▶ **Problem description**:
Each line below that includes the word "team" is to be reported.

=======

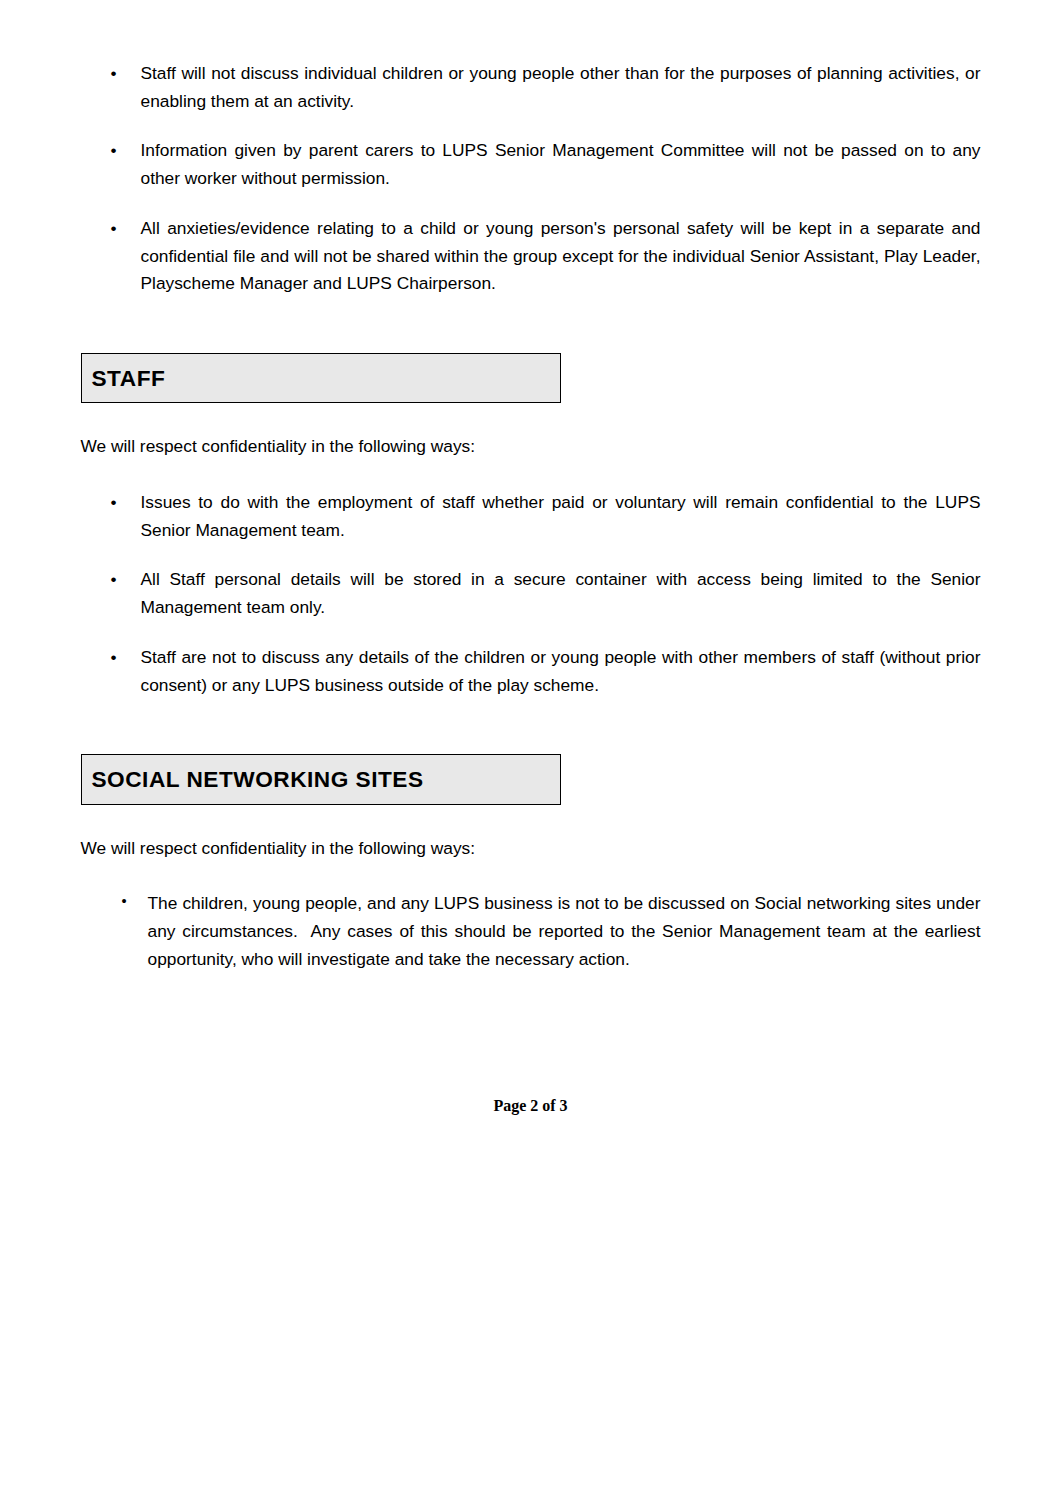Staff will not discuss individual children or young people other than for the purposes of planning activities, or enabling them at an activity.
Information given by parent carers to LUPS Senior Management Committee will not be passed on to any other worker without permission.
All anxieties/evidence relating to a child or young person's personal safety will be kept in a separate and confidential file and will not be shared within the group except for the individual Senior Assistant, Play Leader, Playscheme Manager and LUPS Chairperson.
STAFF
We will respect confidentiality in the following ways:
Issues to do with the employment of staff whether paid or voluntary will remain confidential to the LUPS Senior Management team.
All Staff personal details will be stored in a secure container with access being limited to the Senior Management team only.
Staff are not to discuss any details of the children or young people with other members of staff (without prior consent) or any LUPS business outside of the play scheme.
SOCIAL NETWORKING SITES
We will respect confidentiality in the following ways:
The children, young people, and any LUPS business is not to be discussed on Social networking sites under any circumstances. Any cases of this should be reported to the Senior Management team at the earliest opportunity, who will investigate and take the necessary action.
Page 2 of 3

=======

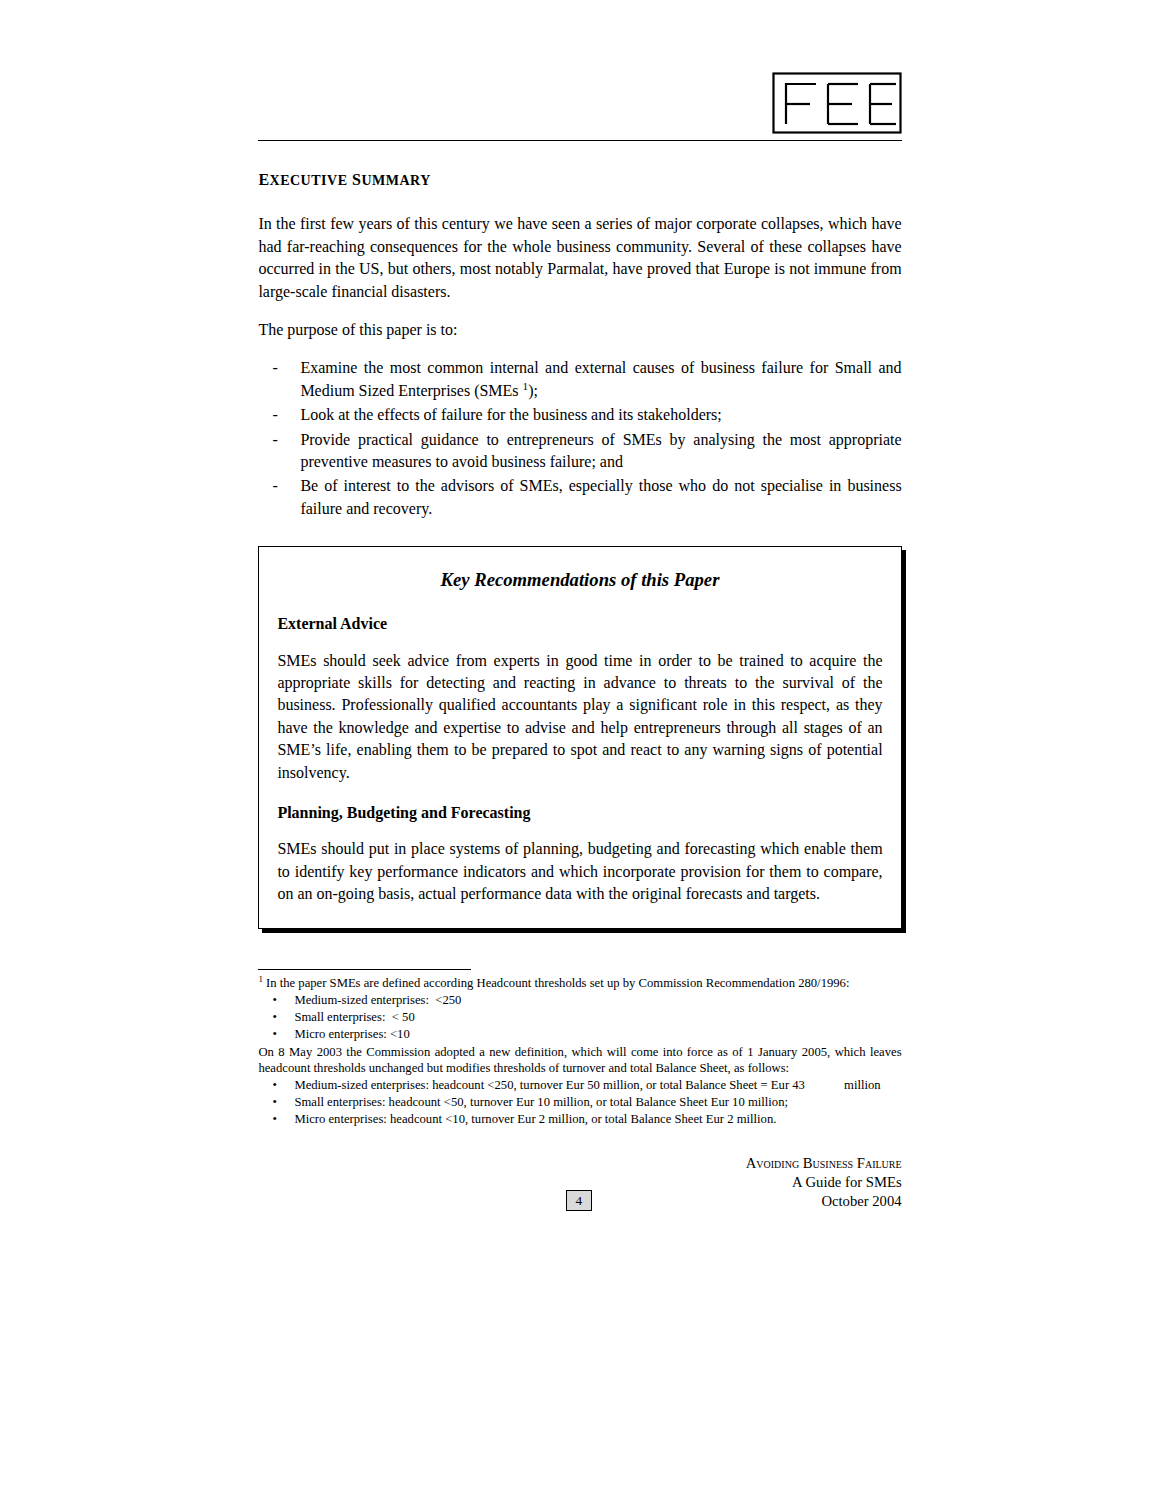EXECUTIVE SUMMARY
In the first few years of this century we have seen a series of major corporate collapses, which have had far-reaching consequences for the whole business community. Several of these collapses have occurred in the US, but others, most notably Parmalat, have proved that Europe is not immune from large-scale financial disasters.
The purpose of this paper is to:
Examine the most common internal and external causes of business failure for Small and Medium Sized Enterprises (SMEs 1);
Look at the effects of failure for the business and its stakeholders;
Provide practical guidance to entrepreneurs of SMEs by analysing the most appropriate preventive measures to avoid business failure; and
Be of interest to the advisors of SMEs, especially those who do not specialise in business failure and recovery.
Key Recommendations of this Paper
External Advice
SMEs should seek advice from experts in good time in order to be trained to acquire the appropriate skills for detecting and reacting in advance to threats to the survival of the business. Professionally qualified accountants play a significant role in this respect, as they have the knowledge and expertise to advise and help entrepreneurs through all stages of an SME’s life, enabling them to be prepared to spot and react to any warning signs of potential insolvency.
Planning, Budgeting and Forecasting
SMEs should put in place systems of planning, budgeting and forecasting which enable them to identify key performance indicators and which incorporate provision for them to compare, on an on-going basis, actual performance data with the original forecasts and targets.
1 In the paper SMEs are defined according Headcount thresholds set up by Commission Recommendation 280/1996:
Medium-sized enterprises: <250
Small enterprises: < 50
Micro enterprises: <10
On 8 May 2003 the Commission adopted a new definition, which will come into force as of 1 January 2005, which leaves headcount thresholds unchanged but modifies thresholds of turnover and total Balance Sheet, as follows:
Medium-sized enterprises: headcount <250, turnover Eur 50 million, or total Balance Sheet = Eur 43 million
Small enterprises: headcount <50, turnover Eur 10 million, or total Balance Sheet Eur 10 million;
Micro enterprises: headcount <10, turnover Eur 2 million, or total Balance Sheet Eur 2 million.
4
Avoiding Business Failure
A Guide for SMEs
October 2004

=======

▶ **Written solution**:
Issues to do with the employment of staff whether paid or voluntary will remain confidential to the LUPS Senior Management team.
All Staff personal details will be stored in a secure container with access being limited to the Senior Management team only.
The children, young people, and any LUPS business is not to be discussed on Social networking sites under any circumstances. Any cases of this should be reported to the Senior Management team at the earliest opportunity, who will investigate and take the necessary action.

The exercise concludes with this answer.